Bail commercial : Droit de préférence conventionnel et honoraires de l’agent immobilier

Nous savons que depuis la Loi PINEL du 18 juin 2014, l’article L 145-46-1 du Code de Commerce reconnaît au preneur un droit de préférence en cas de vente par le bailleur du local objet du bail commercial.

Cette disposition légale connaît désormais une jurisprudence fournie, notamment s’agissant des exceptions à la mise en œuvre de ce droit de préférence prévue par le texte (cession unique de plusieurs locaux d’un ensemble commercial, cession unique de locaux commerciaux distincts, cession globale d’un immeuble comprenant des locaux commerciaux, etc.).

La Cour de Cassation a également eu l’occasion de préciser que l’offre de vente notifiée par le bailleur au preneur, en application de ce droit de préférence légal, ne peut inclure les honoraires de négociation (Cass. Civ. 3ème, 28 juin 2018, n°17-14.605).

Dans le cas soumis à la Cour de Cassation, il ne s’agissait pas de la mise en œuvre du droit de préférence issu de la Loi PINEL, mais d’un droit de préférence conventionnel, stipulé au bail.

Le bailleur a notifié au locataire l’offre de vente aux clauses et conditions acceptées par le candidat acquéreur, à savoir un prix augmenté des honoraires de l’agent immobilier. Le locataire a accepté l’offre, à l’exception des honoraires. Il a par la suite assigné le bailleur en constatation de la vente à son profit. La Cour d’Appel de BORDEAUX a rejeté cette demande (18 mars 2021, n°18/03890).

Saisie sur pourvoi du locataire, la Cour de Cassation approuve le raisonnement de la Cour d’Appel qui a relevé que le droit de préférence stipulé au bail imposait au propriétaire, d’une part, de faire connaître au locataire, avant de réaliser la vente de l’immeuble, l’identité de l’acquéreur potentiel, le prix offert et les conditions générales et particulières de la vente projetée, et, d’autre part, de donner la préférence au locataire sur tous autres amateurs à égalité de prix et aux mêmes modalités et conditions.
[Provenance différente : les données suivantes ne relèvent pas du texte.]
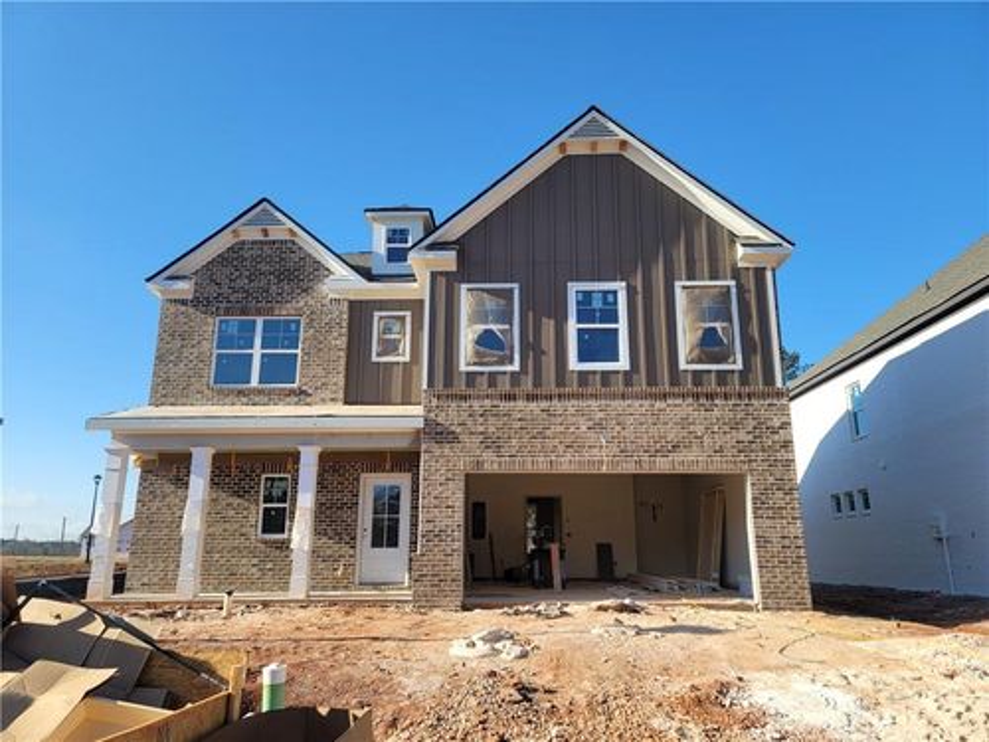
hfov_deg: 69.4
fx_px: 714
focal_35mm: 25
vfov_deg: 54.9
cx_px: 494
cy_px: 371
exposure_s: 1/626
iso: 20
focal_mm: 7
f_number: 1.8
La Cour d’Appel a souverainement retenu que l’exercice du droit de préférence prévu au bail ayant pour effet de substituer la locataire dans les droits et obligations de l’acquéreur évincé, celle-ci était tenue de payer la totalité du prix convenu avec l’acquéreur évincé, y compris la commission de l’agent immobilier.

Dès lors, le locataire n’ayant offert de payer que le prix hors frais d’agence, la Cour d’Appel en a exactement déduit qu’il n’avait pas valablement exercé son droit de préférence conventionnel.

Les fréquentes difficultés en pratique soulevées par le droit de préemption « Loi PINEL » pourraient désormais inciter les rédacteurs de baux à « préférer » la stipulation d’un droit de préférence conventionnel.